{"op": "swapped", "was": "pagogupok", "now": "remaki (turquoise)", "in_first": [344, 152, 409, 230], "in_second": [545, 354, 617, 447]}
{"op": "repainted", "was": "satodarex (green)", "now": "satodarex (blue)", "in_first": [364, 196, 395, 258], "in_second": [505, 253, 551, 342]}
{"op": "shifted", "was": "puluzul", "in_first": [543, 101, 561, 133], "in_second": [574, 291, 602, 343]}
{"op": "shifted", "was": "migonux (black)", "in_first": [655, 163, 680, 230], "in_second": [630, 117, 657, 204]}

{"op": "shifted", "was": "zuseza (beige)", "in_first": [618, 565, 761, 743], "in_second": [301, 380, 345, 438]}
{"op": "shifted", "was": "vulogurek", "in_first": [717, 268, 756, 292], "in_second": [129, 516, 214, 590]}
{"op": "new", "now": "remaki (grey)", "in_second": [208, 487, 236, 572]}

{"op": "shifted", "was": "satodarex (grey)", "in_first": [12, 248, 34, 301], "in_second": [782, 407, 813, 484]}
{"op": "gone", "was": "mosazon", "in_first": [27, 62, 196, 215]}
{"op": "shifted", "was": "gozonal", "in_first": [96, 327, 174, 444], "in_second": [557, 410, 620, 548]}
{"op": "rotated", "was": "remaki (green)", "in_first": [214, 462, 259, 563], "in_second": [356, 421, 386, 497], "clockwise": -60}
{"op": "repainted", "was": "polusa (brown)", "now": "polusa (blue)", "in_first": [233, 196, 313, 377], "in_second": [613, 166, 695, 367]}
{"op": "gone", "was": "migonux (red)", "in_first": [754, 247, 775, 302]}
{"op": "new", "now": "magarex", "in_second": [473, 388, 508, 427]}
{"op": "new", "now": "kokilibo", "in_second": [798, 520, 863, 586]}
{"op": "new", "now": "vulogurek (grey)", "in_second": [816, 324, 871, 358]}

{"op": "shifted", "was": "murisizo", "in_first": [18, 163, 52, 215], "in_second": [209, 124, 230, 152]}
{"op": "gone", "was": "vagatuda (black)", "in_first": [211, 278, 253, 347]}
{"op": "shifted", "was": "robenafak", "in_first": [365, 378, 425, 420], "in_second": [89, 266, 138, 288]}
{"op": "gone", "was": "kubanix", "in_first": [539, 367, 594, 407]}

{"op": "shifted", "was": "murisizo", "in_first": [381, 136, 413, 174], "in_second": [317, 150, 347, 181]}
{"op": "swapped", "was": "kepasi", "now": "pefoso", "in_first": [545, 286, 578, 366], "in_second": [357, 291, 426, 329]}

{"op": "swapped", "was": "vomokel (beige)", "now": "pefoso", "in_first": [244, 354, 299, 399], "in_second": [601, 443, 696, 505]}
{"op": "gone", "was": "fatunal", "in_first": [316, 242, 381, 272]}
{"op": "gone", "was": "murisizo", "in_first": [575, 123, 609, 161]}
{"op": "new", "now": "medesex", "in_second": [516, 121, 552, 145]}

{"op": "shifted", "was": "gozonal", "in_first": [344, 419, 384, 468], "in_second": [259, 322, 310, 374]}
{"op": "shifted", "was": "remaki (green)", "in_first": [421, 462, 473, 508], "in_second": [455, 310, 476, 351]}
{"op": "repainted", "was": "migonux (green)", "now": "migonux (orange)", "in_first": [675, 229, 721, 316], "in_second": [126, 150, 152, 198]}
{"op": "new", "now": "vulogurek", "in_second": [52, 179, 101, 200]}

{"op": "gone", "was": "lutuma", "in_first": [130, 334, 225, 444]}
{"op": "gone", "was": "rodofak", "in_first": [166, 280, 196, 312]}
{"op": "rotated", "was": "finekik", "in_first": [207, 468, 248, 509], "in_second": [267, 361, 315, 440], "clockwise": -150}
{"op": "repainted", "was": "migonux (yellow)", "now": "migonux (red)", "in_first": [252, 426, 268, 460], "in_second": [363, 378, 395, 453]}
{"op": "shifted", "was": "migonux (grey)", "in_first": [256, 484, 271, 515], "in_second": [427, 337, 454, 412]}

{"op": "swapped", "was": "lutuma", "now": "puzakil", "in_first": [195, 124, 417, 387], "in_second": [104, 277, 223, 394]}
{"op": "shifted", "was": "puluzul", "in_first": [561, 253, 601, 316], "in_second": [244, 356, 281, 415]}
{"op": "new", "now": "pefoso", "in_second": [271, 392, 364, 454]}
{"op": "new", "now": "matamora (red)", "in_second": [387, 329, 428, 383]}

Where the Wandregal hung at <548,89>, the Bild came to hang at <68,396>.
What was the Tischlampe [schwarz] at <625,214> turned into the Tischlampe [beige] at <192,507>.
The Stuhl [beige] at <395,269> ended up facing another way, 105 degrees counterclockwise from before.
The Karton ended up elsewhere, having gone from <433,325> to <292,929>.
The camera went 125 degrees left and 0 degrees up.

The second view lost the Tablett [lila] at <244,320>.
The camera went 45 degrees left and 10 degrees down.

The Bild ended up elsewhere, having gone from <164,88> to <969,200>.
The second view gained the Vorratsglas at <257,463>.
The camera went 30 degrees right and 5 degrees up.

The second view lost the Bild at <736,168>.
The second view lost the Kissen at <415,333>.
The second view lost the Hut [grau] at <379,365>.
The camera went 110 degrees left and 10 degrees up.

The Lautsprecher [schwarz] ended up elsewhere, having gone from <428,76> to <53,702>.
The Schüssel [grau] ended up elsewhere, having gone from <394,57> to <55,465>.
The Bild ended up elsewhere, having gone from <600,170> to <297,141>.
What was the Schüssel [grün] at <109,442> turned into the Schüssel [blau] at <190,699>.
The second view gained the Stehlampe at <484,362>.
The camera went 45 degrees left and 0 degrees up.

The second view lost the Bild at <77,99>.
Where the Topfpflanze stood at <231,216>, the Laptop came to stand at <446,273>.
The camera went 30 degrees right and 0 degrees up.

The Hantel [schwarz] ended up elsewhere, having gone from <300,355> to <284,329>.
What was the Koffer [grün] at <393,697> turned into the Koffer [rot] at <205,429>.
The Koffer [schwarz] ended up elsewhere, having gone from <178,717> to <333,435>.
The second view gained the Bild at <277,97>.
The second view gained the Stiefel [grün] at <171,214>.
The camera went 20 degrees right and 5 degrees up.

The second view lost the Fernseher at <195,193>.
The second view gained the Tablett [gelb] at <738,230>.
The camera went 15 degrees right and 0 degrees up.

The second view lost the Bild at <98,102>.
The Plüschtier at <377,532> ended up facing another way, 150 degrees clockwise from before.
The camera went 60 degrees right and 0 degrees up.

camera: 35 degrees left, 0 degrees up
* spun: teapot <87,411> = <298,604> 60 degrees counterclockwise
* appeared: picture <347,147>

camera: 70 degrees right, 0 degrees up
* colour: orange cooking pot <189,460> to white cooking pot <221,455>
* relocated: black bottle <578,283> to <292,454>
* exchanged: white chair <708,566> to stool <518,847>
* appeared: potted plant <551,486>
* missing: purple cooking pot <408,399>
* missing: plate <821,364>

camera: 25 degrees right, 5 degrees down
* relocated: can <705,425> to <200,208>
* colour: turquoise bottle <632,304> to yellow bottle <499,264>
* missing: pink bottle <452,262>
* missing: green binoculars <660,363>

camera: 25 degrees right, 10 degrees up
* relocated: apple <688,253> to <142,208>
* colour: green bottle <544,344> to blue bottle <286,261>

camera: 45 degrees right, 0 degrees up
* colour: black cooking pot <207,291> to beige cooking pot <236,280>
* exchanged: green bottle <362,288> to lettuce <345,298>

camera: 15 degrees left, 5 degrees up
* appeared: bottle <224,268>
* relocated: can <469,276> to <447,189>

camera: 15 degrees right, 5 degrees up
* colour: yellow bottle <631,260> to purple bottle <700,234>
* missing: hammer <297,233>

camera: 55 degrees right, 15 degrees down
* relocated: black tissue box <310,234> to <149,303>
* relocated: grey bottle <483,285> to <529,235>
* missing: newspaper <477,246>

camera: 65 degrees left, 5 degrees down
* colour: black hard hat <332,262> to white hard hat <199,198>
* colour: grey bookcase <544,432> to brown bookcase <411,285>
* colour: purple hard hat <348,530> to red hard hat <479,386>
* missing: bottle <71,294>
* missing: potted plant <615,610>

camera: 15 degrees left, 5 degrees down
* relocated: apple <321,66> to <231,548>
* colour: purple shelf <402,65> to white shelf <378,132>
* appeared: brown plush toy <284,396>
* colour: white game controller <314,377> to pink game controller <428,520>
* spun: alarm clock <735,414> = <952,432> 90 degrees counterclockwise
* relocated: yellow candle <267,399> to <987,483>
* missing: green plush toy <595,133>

** WORK INSTRUCTION **
Given the records above, restate word for word only the lines starting at the one with "Where the Wandregal" and ending at the one with "The Karton ended".

** COMPLETED EXERCISE **
Where the Wandregal hung at <548,89>, the Bild came to hang at <68,396>.
What was the Tischlampe [schwarz] at <625,214> turned into the Tischlampe [beige] at <192,507>.
The Stuhl [beige] at <395,269> ended up facing another way, 105 degrees counterclockwise from before.
The Karton ended up elsewhere, having gone from <433,325> to <292,929>.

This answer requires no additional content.